I am pretty impressed with Wine but there are still a few programs that either wont run or wont run as well as on windows which i need so i am considering re installing windows but if i can get them all to work for only $20 then thats probably a far better option.

It also says there "improved cellular support" do you think this means i might be able to get my HSDPA wireless internet card to work? Because thats probably one of my biggest requirements.

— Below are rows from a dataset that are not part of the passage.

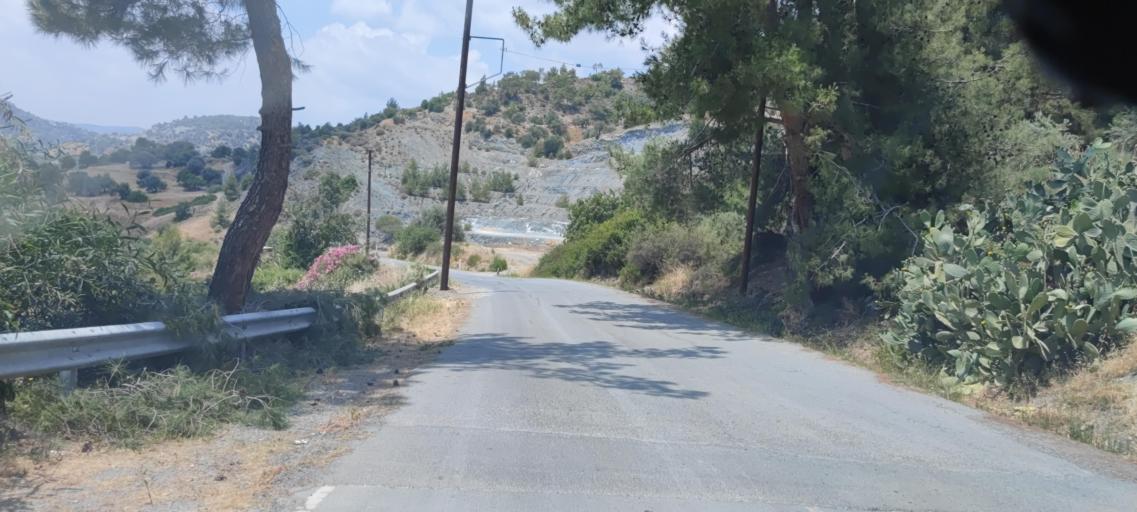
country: CY
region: Limassol
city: Pano Polemidia
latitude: 34.8013
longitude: 33.0119
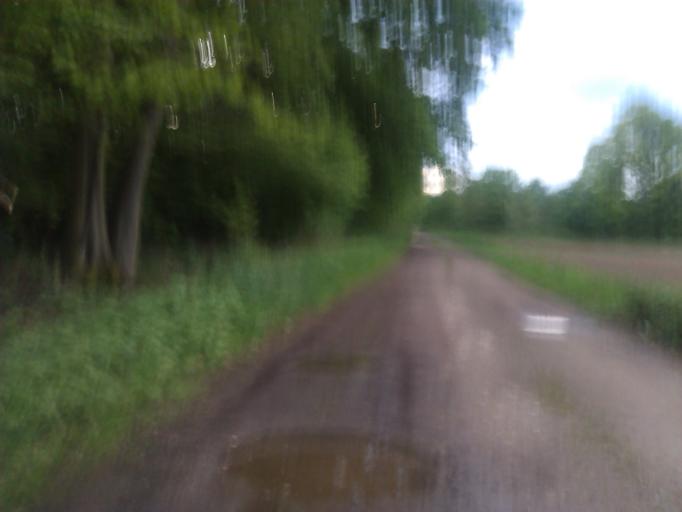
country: FR
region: Alsace
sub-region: Departement du Haut-Rhin
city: Ostheim
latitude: 48.1409
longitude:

Have a look here for more info http://www.bordeauxgroup.com/project/bordeaux-linux

So has anyone used it? is it worth the $20 and is it as good as it sounds?
It has the wine symbol, so maybe its forked from WINE?
Then again, some new paid linux distos are using WINE a lot more, so IDK....Maybe it's not worth it? I'd get a customer review or two first.
Eh, can't you just run a virtual Windows machine from Linux?
Yeah but i only have an Acer recovery CD to install XP from Sad
(2008-12-04, 11:09 AM)_Tim Wrote: [ -> ]Yeah but i only have an Acer recovery CD to install XP from Sad
I still don't see why you can't install an OEM on a virtual machine... Just dump the CD as an ISO, and mount the ISO as a CD drive on your virtual machine, then just boot from that...
Or if your virtual machine software supports direct CD reads, you can use that instead (but dumping an ISO is probably faster).
But when you run the acer recovery thing it partitions the hard drive into it's default state. Will the virtual machine work around that?
(2008-12-04, 10:32 PM)_Tim Wrote: [ -> ]But when you run the acer recovery thing it partitions the hard drive into it's default state. Will the virtual machine work around that?
The virtual machine just presents a virtual HDD to the system it's virtualising. Therefore, you're free to partition/format it any way you like.
Yeah, just set up VirtualBox (which is free, and a tiny download) and install Windows in it- the recovery disc should work. Then install Virtualbox Guest Additions (when in Windows, go to "Devices->Install Guest Additions from the VB menu) and then when VBGA is installed, you should just be able to press Ctrl+L to enter "seamless mode".

Since I use Vista as a main operating system, I run Ubuntu from that, or XP - depending on my mood.

Seamless mode adds a windows taskbar to your Linux, and applications are run from within that.